I had to take the online quiz.
The results of which were a huge surprise
to me. Well, maybe not so much. I still
came out as Conservative, but I did have strong Labour (see, now I want to
write Labor. Ugh.) leanings. One would have thought being a Longhorn, I
may have shown some preferences for the Orange. But, no, so, I decided to vote Conservative
blue.
I got up early to get to the polls at 7:30
am so I could have enough time to wait to vote and then get to work by 9:30 am. Only, I didn’t have to wait, so I was in and
out in 5 minutes. And there was only one
choice – made with a pencil and an “X” – no machines, no chads, no long
complicated ballots. Just a piece of
paper and a pencil, which I then folded and put in a shoe box thing with a
slot. I felt like I was voting for 8th
grade Student Council president.
But, I was going to exercise my voice in
this hotly contested election. I was
going to speak for my views and participate in this democratic process, which
we all knew was going to be neck and neck.

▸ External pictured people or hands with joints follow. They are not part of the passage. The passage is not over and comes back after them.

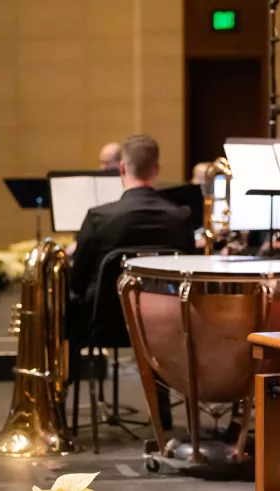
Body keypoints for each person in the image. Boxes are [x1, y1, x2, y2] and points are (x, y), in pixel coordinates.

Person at [71, 134, 194, 431]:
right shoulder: (180, 217)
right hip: (164, 325)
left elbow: (77, 279)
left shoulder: (99, 217)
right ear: (157, 169)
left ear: (122, 170)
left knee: (69, 307)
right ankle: (163, 418)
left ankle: (65, 413)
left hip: (103, 325)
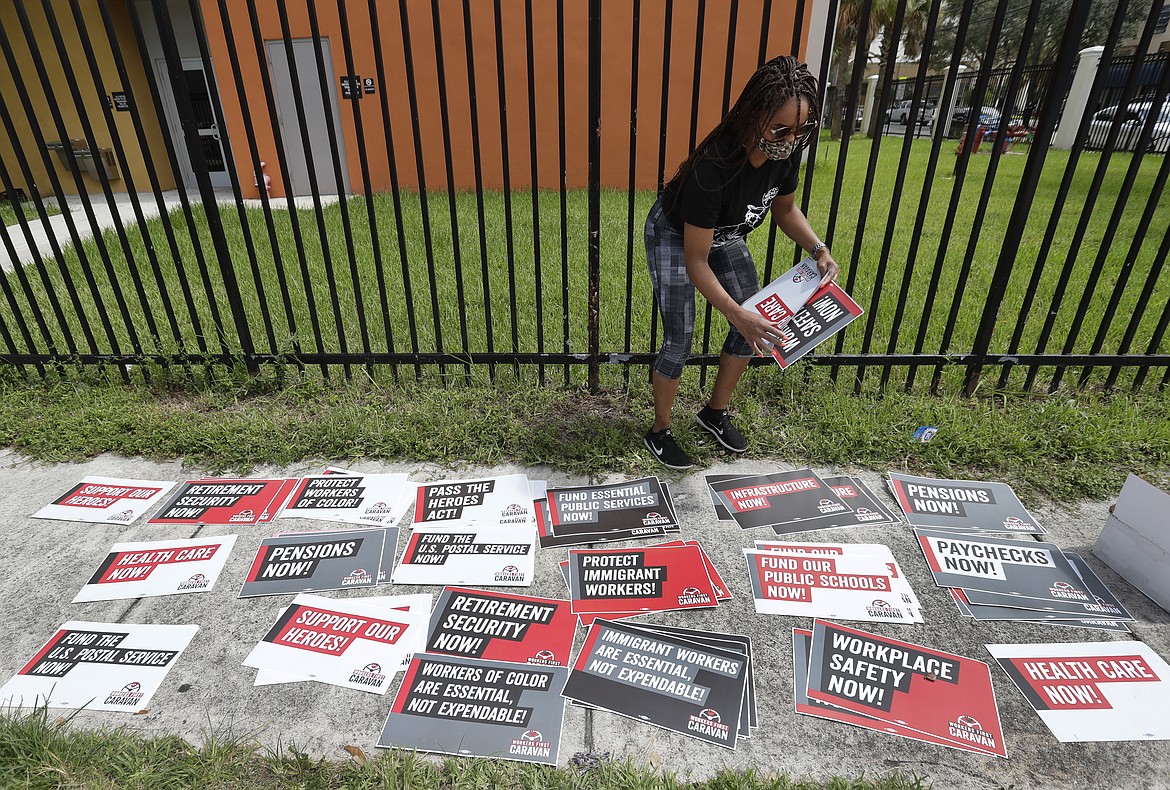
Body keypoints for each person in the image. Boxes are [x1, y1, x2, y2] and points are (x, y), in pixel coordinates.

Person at [643, 55, 839, 470]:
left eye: (801, 130)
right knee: (681, 338)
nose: (789, 140)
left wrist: (818, 248)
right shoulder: (714, 167)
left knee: (755, 323)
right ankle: (660, 430)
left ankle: (714, 413)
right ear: (754, 116)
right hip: (677, 234)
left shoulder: (786, 154)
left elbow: (786, 211)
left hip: (724, 236)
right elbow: (696, 260)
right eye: (780, 129)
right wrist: (735, 312)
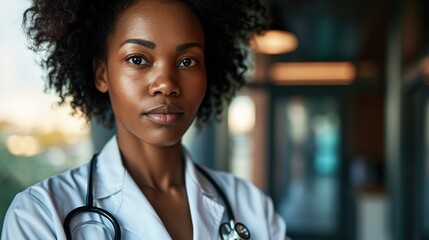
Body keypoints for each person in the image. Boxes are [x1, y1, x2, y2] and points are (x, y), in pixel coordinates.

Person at [1, 0, 287, 239]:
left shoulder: (250, 205)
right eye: (138, 59)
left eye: (187, 61)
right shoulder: (40, 214)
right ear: (102, 75)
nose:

Except that it wasn’t. And, my constituency
(unbeknownst to me thanks to my poor research) is a Labour stronghold, taking 65%
of the vote, so my vote was the equivalent of spitting into an ocean. The Red Sea, if you will. (But, given that one of the choices was “Cannabis
is safer than Alcohol” party, I think you get the demographic).
And, they don’t even give out “I voted”
stickers. (which, to be fair, you don’t really need since you don’t need any
actual proof to show why you were late to work because you weren’t late to
work. Because it takes 5 minutes to
vote. Because you only have one choice.)
Yes, everyone was surprised by the
results. Which we had pretty speedily
(not too hard, given we only have one time zone and 20% of the population of
the US and I may have mentioned this, but only one choice) and without any recounts or the intervention
of the Supreme Court.
I honestly don’t know if I chose correctly,
but turns out it doesn’t matter. I
consummated my citizenship.
And, at
least now we know who will Rule Britannia.